WORK TO BE COMPLETED: Present every line of the rows below as a Markdown table with two columns, Number and Line, numbering the lines in order. Skip blank lines and leave the pictures out.

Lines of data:
+ + +

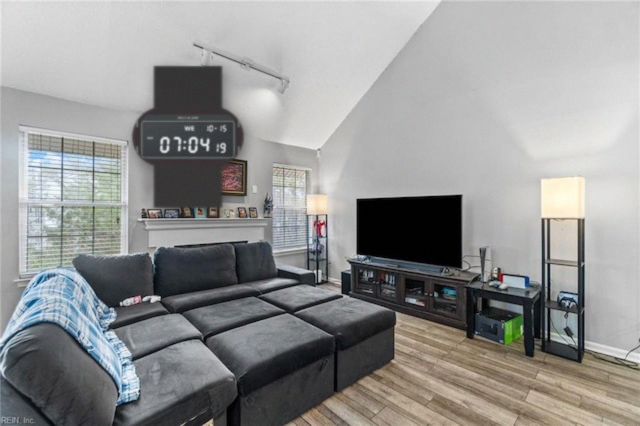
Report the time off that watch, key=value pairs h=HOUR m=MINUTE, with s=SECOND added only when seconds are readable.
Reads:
h=7 m=4
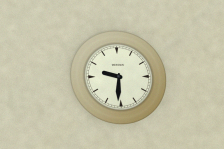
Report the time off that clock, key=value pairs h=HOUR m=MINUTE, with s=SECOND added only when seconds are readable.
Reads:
h=9 m=31
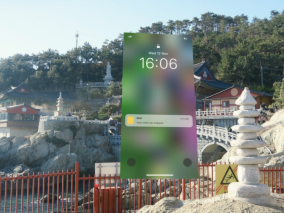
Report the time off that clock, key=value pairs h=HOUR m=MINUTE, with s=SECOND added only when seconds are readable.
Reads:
h=16 m=6
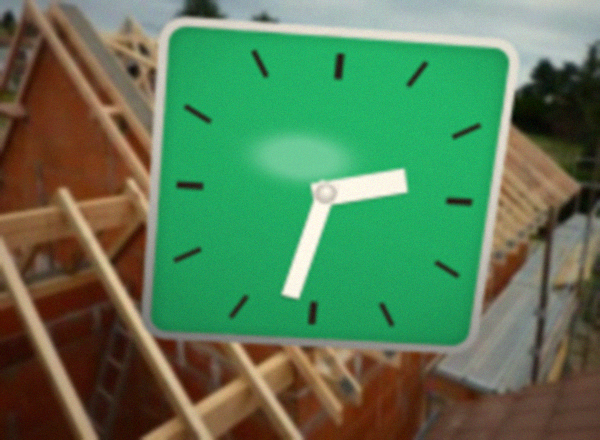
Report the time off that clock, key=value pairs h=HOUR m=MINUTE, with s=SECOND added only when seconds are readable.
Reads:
h=2 m=32
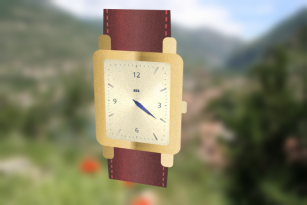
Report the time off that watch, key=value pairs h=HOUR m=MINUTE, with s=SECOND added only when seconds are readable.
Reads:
h=4 m=21
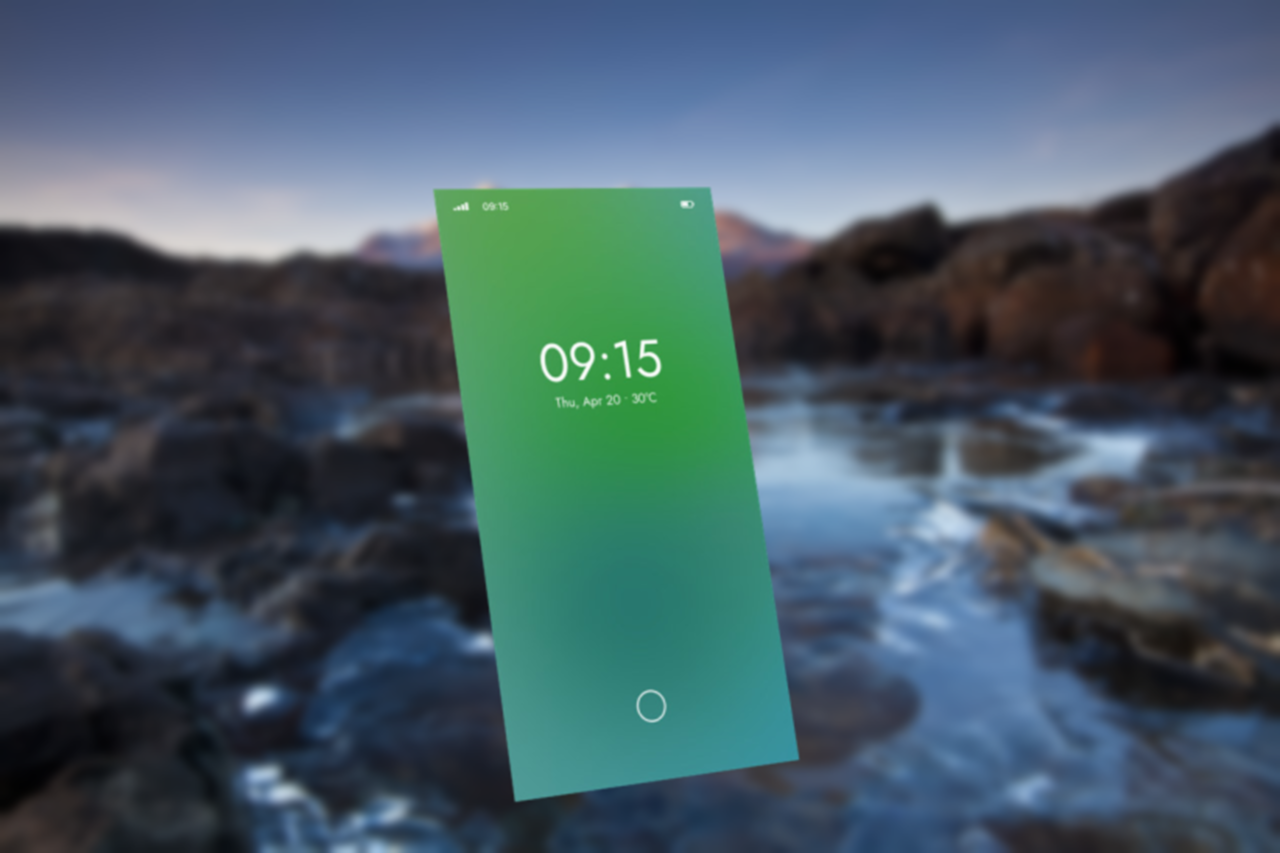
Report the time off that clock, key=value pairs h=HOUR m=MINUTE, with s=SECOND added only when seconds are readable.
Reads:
h=9 m=15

+ + +

WRITTEN ANSWER:
| Number | Line |
|---|---|
| 1 | Report the time off that watch, key=value pairs h=HOUR m=MINUTE, with s=SECOND added only when seconds are readable. |
| 2 | Reads: |
| 3 | h=7 m=4 |
| 4 | Report the time off that clock, key=value pairs h=HOUR m=MINUTE, with s=SECOND added only when seconds are readable. |
| 5 | Reads: |
| 6 | h=9 m=31 |
| 7 | Report the time off that clock, key=value pairs h=HOUR m=MINUTE, with s=SECOND added only when seconds are readable. |
| 8 | Reads: |
| 9 | h=16 m=6 |
| 10 | Report the time off that clock, key=value pairs h=HOUR m=MINUTE, with s=SECOND added only when seconds are readable. |
| 11 | Reads: |
| 12 | h=2 m=32 |
| 13 | Report the time off that watch, key=value pairs h=HOUR m=MINUTE, with s=SECOND added only when seconds are readable. |
| 14 | Reads: |
| 15 | h=4 m=21 |
| 16 | Report the time off that clock, key=value pairs h=HOUR m=MINUTE, with s=SECOND added only when seconds are readable. |
| 17 | Reads: |
| 18 | h=9 m=15 |